Friday, January 15, 2016

New York Public Library Adds to Public Domain Digital Collections

Landing at Jamestown 1795

The online, public domain, digital collections at the New York Public Library now have over 672,000 items. These items, for the most part, are freely downloadable and useable. Above is an example of an item from the collection. Here is a screenshot of the NYPL Digital Collections page.

Many of the items on the NYPL website are also available on the Digital Public Library of America (DP.LA).

Another example of the items in the NYPL Digital Collections is the American Jewish Committee Oral History Collection. The collection is described as follows:
The New York Public Library's Dorot Jewish Division's American Jewish Committee Oral History Collection is the outcome of the "grandparent" of Jewish oral history projects. The Division holds the only complete compilation of transcripts and recordings from this 25-year project that began in the 1960s.

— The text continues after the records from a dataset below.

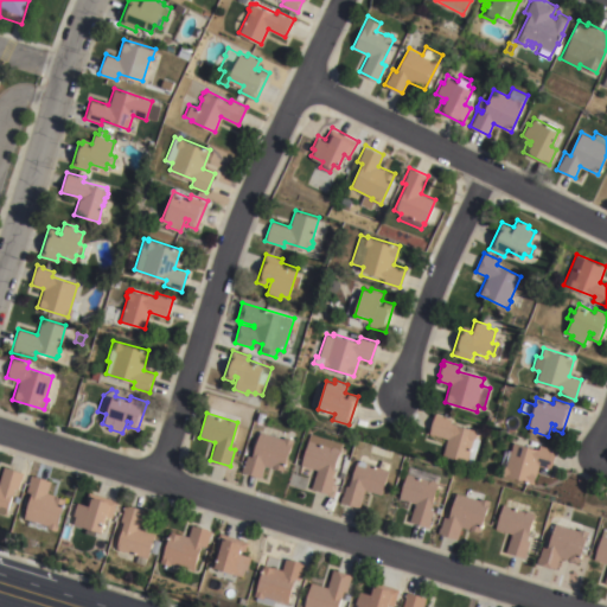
[(472,464),(441,454),(446,439),(428,433),(434,414),(451,419),(449,421),(477,430),(474,438),(479,439),(472,464)]
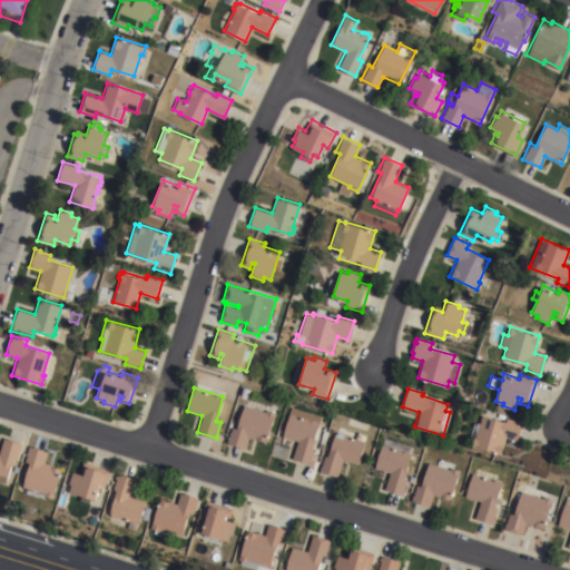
[(266,411),(266,410),(275,412),(266,441),(247,435),(244,448),(227,442),(233,428),(236,429),(244,404),(266,411)]
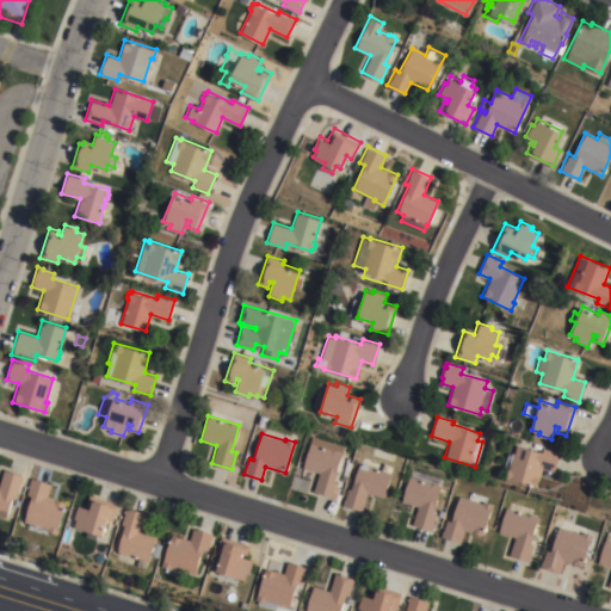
[(334,479),(339,480),(333,497),(313,491),(319,473),(302,468),(310,443),(312,443),(314,437),(344,446),(341,457),(334,479)]
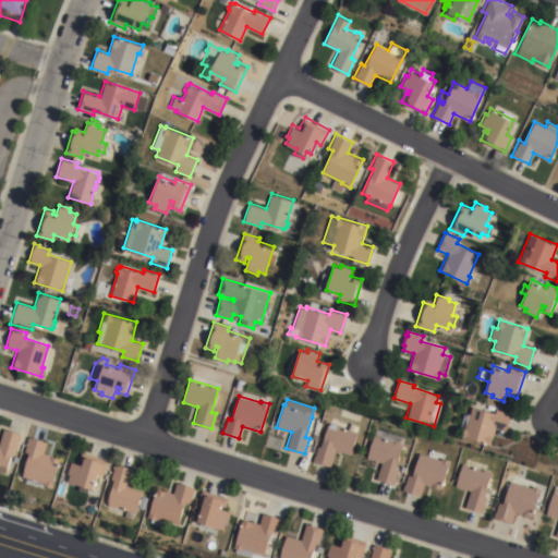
[(494,413),(496,409),(510,413),(505,431),(494,427),(488,445),(460,436),(462,427),(464,428),(471,405),(494,413)]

The collection contains interviews with 2,250 individuals -- comprising approximately 100,000 pages of transcripts and 6,000 hours of audiotapes. The American Jewish Committee interviewed individuals from all walks of life, thereby compiling a collection of oral histories documenting the Jewish experience in America. Out of this comprehensive collection of interviews, 350 of the transcripts have now been scanned and digitized; most of these are available both onsite at the Library and offsite, and the others onsite alone.

It includes interview subjects prominent in many spheres of life: to cite a very few examples, Bella Abzug, Salo Baron, Abe Beame, David Ben-Gurion, Milton Berle, Howard Cosell, Arthur Miller, Golda Meir, Isaac Bashevis Singer, Mark Spitz, Adolph Zukor, and many more. 
Along with these individual interviews there are a number of series of interviews around selected themes. Among the series are American Jewish Women of Achievement; American Jews in Sports; American Jews of Sephardic Origin; Holocaust Survivors; Soviet Jewish Emigres in America; and the experiences of former residents of Eldridge Street and of the Hebrew Orphan Asylum in New York City.
I find that many genealogical researchers never take the time to search in a library, especially a pubic library. This is their loss.